──────── Passage shown

Republican presidential contender, Rep. Ron Paul, R-Texas, speaks at a restaurant at the Polk County GOP summer picnic event held at the Iowa State Fairgrounds in Des Moines, Iowa on Saturday, Aug. 27, 2011. (AP Photo/Nati Harnik)

Republican presidential hopeful Ron Paul said Sunday the apparent overthrow of Moammar Gadhafi’s regime in Libya does not justify U.S. involvement there and may end up delivering al-Qaida what he called “another prize.”

The Texas congressman has made his mark in the presidential race as a strict libertarian who would scale back the role of the federal government in domestic and foreign affairs. A recent Gallup poll shows him in third place in the GOP race for the presidency.

Asked on “Fox News Sunday” whether getting rid of Gadhafi was a good thing, Paul conceded that it was but added that Gadhafi’s departure did not mean the long-term result would be good for the United States. He said that getting rid of Saddam Hussein was also good, but that the long-term result in Iraq has not been a success for the U.S.

────────────────
──────── Given data

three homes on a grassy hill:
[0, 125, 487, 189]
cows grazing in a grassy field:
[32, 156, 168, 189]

────────────────

Aim:
According to the news report on Ron Paul, what comparison did Paul use to support his view that Gadhafi's departure would not necessarily turn out well for the United States? Answer in one to three sentences.

Task response:
He compared Libya to Iraq. Paul said getting rid of Saddam Hussein was also good, but the long-term result in Iraq has not been a success for the U.S.